A plan to combine Twin Cities planning and code functions would be easy to implement, but it likely wouldn’t save contractors any money, officials say.
The two cities rely on different rule books to review building quality. An updated version of the International Building Code is due this year, however, and that gives the cities a new opportunity to work out of the same book.
“Using the same code book is not really a big deal,” said Gil Arsenault, Lewiston’s director of planning and code enforcement. “It would have to go to the two councils, and they’d have to adopt it. But I don’t think it would mean huge changes in either city.”
Getting both cities to work out of the same code book is a key point in a study released last week that calls for combined services in the Twin Cities. The report, commissioned by the Lewiston and Auburn city councils, calls for combining code enforcement functions over the next two years, starting by adopting identical building, electrical and property maintenance codes.
Auburn uses a revised 1999 draft of the Building Officials and Code Administrators rules. That was the last year BOCA issued an update. It was replaced by the International Building Code the next year.
Both Lewiston and the state of Maine building codes rely on the 2003 draft of IBC rules. Those codes are updated every three years, and a new draft is due this fall. Many of Lewiston’s IBC rules were based on BOCA rules from the 1990s.
The differences would be subtle for contractors and engineers, according to Jeff Larimer of Harriman Associates.
“In many respects, they are the same code,” he said. “I don’t think there’d be many problems for developers if Auburn adopted the IBC.”
Larimer doubted the change would result in savings for developers.
“But it would be easier,” he said. “If you work in both cities, it would be nice to be able to work out of one set of codes.”

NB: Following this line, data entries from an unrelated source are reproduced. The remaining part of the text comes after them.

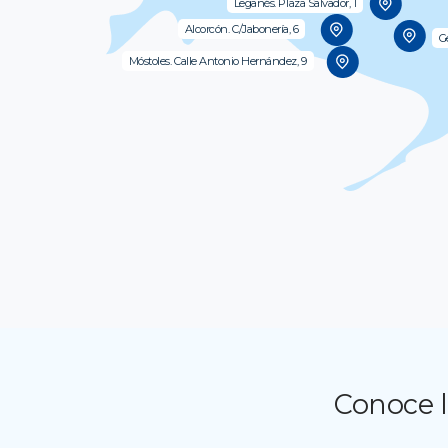
Leganés. Plaza Salvador, 1
Alcorcón. C/Jabonería, 6
G
Móstoles. Calle Antonio Hernández, 9
Conoce l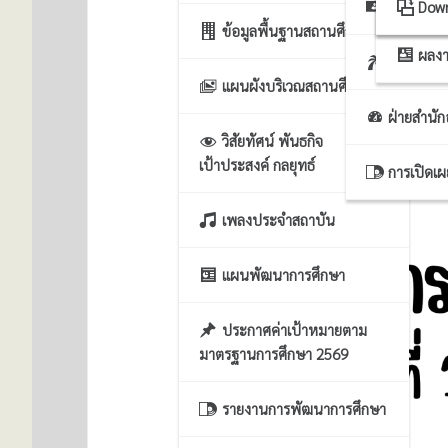
ฝ่ายธุรก
ระบ
Dow
ข้อมูลพื้นฐานสถานศึกษา
ผลงา
ฝ่ายบริหา
แผนผังบริเวณสถานศึกษา
ฝ่ายสำนั
วิสัยทัศน์ พันธกิจ
เป้าประสงค์ กลยุทธ์
การเปิดเ
เพลงประจำสถาบัน
แผนพัฒนาการศึกษา
ประกาศค่าเป้าหมายตาม
มาตรฐานการศึกษา 2569
รายงานการพัฒนาการศึกษา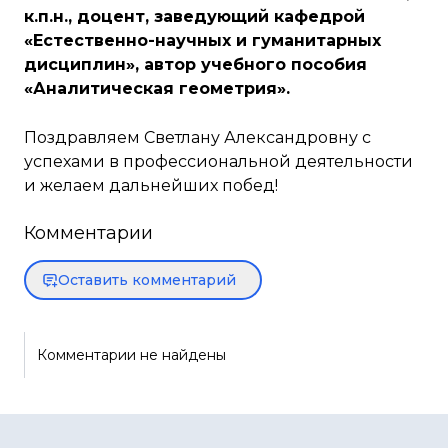
к.п.н., доцент, заведующий кафедрой
«Естественно-научных и гуманитарных
дисциплин», автор учебного пособия
«Аналитическая геометрия».
Поздравляем Светлану Александровну с
успехами в профессиональной деятельности
и желаем дальнейших побед!
Комментарии
Оставить комментарий
Комментарии не найдены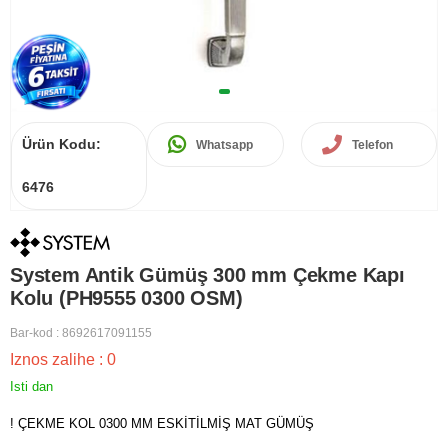
Ürün Kodu:
Whatsapp
Telefon
6476
System Antik Gümüş 300 mm Çekme Kapı
Kolu (PH9555 0300 OSM)
Bar-kod
:
8692617091155
Iznos zalihe
:
0
Isti dan
! ÇEKME KOL 0300 MM ESKİTİLMİŞ MAT GÜMÜŞ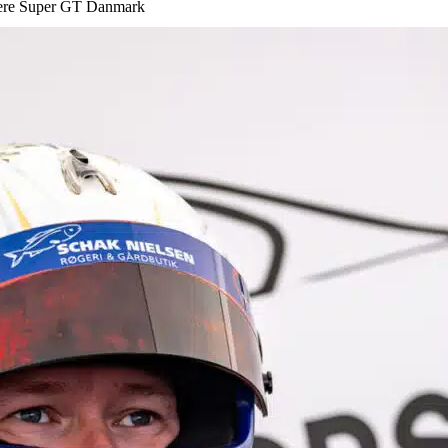
rpere Super GT Danmark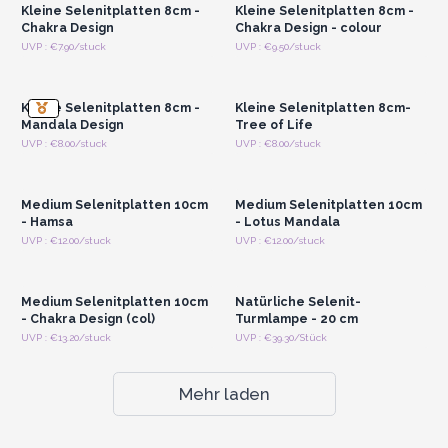
Kleine Selenitplatten 8cm -
Kleine Selenitplatten 8cm -
Chakra Design
Chakra Design - colour
Anmelden oder
Anmelden oder
UVP : €7.90/stuck
UVP : €9.50/stuck
Registrieren für
Registrieren für
Großhandelspreise
Großhandelspreise
Kleine Selenitplatten 8cm -
Kleine Selenitplatten 8cm-
Mandala Design
Tree of Life
Anmelden oder
Anmelden oder
UVP : €8.00/stuck
UVP : €8.00/stuck
Registrieren für
Registrieren für
Großhandelspreise
Großhandelspreise
Medium Selenitplatten 10cm
Medium Selenitplatten 10cm
- Hamsa
- Lotus Mandala
Anmelden oder
Anmelden oder
UVP : €12.00/stuck
UVP : €12.00/stuck
Registrieren für
Registrieren für
Großhandelspreise
Großhandelspreise
Medium Selenitplatten 10cm
Natürliche Selenit-
- Chakra Design (col)
Turmlampe - 20 cm
UVP : €13.20/stuck
UVP : €39.30/Stück
Mehr laden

It would still take the cities a couple of years to arrive at matching building codes, however. For example, Lewiston deleted the plumbing section and energy efficiency sections when it adopted the 2003 IBC rules because state laws already cover those areas.
“We usually take a year to go through the new rules and look for differences, deleting the parts we don’t want,” Arsenault said. “It would just be a matter of working with Auburn, to make sure we’re deleting the same things.”